BABYBE (Chile) and BabyGuard (China) are two entries in the Intel “Make it Wearable” challenge that address the health and safety of babies and mothers. BABYBE connects babies in the NICU with their mothers by sharing the mother’s heart beat and biorhythms to the baby in real time. BabyGuard monitors the health of the expectant mother and her baby to provide real-time information between doctor visits.
After visiting several hospitals around the world, the BABYBE team identified an opportunity for technology to step in and considerably improve a pre-term newborn’s life by strengthening the bond between mother and child.
For pre-term infants who are restricted to incubators, physical contact with parents is essential to encourage natural biological development and bonding, but this is often not possible. BABYBE helps bridge the gap and aims to keep parents and babies connect during the baby’s time in the incubator.
The bionic mattress brings haptic information from the mother to the baby in real time. BABYBE has already passed several extensive clinical tests with tremendous results. The current solution, Kangaroo Mother Care, mimics the way adults hold their babies skin-to-skin on their belly, but due to medical and/or social reasons, this method is unfortunately only viable in one out of five cases.

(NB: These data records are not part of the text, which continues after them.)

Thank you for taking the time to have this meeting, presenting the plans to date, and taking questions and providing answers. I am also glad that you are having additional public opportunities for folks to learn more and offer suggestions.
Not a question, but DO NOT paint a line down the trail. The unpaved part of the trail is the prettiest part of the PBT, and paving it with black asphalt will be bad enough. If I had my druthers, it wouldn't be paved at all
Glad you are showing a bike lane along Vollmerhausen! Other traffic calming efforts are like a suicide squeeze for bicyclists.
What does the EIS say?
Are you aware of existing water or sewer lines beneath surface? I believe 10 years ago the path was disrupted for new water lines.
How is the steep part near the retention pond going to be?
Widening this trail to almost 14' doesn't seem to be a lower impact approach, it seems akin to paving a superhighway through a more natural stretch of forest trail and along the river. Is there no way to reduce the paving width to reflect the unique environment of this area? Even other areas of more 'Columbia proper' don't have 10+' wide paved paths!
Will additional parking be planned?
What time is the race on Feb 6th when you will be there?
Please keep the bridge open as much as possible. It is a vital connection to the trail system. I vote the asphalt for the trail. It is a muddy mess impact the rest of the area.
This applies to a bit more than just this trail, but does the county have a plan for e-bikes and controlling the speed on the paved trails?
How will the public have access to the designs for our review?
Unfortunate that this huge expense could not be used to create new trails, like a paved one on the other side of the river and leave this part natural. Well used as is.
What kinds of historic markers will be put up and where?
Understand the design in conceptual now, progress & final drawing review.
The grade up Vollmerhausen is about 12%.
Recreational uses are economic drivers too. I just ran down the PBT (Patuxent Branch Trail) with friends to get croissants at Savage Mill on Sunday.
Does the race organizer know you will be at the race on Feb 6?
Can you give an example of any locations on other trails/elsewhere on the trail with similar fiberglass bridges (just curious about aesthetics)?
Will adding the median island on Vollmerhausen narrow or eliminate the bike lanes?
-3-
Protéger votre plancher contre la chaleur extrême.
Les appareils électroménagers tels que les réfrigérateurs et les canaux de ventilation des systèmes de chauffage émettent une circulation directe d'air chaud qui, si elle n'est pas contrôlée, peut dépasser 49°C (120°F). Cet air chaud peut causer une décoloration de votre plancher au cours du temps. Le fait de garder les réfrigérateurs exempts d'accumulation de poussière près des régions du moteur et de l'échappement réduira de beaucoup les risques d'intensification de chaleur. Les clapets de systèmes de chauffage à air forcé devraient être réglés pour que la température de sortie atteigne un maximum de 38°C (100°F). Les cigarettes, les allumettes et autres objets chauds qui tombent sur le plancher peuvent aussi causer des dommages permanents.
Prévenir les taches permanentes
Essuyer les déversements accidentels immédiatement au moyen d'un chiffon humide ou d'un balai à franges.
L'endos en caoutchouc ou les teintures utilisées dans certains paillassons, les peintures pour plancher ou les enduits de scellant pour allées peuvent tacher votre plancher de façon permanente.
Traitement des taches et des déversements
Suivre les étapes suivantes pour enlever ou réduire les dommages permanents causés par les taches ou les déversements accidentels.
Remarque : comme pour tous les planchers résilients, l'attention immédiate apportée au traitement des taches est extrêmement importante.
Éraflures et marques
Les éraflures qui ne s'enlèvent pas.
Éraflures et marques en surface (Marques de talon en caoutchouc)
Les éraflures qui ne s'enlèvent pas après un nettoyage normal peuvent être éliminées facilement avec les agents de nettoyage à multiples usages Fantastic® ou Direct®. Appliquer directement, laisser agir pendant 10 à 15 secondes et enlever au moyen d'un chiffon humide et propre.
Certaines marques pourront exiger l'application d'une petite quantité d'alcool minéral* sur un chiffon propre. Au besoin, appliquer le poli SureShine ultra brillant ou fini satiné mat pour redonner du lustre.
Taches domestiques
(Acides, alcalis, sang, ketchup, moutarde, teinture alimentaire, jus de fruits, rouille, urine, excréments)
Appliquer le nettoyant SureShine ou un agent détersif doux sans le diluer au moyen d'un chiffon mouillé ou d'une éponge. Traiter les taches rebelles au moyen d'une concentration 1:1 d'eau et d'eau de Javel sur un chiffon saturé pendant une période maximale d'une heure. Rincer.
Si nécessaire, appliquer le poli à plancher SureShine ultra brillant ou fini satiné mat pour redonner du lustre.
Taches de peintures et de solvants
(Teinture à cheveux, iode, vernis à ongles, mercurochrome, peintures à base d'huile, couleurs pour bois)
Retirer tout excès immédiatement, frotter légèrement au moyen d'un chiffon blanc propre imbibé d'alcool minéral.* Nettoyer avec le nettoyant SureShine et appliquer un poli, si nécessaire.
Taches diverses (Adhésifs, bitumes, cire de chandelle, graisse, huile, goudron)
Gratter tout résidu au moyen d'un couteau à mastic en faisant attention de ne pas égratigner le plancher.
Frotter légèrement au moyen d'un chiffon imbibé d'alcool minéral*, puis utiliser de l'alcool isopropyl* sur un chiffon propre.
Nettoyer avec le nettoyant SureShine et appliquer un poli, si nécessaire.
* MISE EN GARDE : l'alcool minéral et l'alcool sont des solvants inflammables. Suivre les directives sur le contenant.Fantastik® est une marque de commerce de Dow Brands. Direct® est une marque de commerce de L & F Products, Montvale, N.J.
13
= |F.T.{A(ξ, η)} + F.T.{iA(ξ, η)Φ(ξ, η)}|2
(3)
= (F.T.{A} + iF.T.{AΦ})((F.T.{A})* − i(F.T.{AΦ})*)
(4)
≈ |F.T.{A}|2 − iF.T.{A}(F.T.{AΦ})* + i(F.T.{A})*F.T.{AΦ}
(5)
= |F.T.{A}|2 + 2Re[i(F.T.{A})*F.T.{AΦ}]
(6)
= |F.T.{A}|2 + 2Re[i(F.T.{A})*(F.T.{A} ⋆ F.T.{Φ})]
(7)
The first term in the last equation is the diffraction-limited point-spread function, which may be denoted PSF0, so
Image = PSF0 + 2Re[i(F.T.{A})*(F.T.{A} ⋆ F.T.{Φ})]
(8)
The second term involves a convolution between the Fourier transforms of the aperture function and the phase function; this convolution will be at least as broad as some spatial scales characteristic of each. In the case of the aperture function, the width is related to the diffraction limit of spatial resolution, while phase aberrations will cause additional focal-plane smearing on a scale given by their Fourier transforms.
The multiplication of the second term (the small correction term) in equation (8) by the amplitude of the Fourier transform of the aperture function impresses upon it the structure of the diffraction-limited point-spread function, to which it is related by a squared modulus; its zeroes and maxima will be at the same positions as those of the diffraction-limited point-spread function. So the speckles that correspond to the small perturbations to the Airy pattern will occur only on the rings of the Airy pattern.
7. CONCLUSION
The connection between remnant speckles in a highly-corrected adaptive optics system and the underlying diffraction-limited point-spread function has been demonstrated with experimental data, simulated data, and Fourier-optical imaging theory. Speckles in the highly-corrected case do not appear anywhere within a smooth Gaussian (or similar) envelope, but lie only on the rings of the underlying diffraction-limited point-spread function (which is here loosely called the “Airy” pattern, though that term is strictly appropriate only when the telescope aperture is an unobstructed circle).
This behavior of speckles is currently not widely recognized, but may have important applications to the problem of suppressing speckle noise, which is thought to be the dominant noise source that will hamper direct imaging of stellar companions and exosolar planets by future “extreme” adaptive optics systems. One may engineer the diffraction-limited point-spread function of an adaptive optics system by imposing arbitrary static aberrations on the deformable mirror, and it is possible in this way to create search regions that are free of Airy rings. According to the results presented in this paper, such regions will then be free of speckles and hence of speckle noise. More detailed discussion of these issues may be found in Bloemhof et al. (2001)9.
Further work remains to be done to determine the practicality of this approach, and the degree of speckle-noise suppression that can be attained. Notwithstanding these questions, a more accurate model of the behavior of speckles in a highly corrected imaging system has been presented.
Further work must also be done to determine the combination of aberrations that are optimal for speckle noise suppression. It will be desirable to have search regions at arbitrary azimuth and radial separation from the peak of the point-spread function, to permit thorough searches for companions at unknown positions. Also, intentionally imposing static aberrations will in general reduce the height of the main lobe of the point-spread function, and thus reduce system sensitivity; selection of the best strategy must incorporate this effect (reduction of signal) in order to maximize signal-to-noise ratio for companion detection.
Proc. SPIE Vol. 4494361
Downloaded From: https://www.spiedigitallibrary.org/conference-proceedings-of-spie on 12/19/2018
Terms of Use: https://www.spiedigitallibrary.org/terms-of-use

First V1sion is a wearable ‘player perspective’ broadcast system that allows the athlete’s point of view to be shown for spectators. The First V1sion team is an entrepreneurial group that was inspired by their collective excitement about experiencing their favorite sport from the player’s perspective. They wanted to step into their idols’ shoes, similar to the experience already enabled in motor racing and Formula 1 where you are able to enjoy the driver’s perspective via helmet and onboard cameras.
The First V1sion team tested the product with a professional soccer player from Liga BBVA, a Spanish football league, and applied the learnings to create a device for sports like soccer, basketball or tennis. It uses Intel® Edison and integrates a camera and RF transmitter designed to be in contact with the human body in order to enable fans to experience their favorite sport from the player’s perspective.
For sports enthusiasts, First V1sion (Spain) is a broadcast system that allows the player’s point of view to be shown in sports. And Snowcookie (Poland) monitors user’s’ kinetics and physiology and crowd sources ski data to enhance safety, improve technique and connect winter sports enthusiasts.
The Arc Pendant
Lastly, the Arc Pendant is a smart pendant that guides using directional haptic or touch feedback, understands voice commands and monitors the body.
Arc Pendant: Already improving navigation safety and simplicity, Arc Pendant will infiltrate the home, fitness center and roads.
After years of struggling to efficiently navigate London on his bike, team member Tom Shrive realized there had to be a better way to traverse the streets without having to constantly check GPS on one’s phone. Teaming up with several friends, including a data scientist and product development specialist, he founded Arc Wearables with the goal of creating a non-visual, non-audio navigation tool and voice activation system.
Arc Pendant, a discrete sports and activity necklace, monitors information from the body through vibrations and relays it back to the user with touch sensors to provide a safer, more seamless way to get around.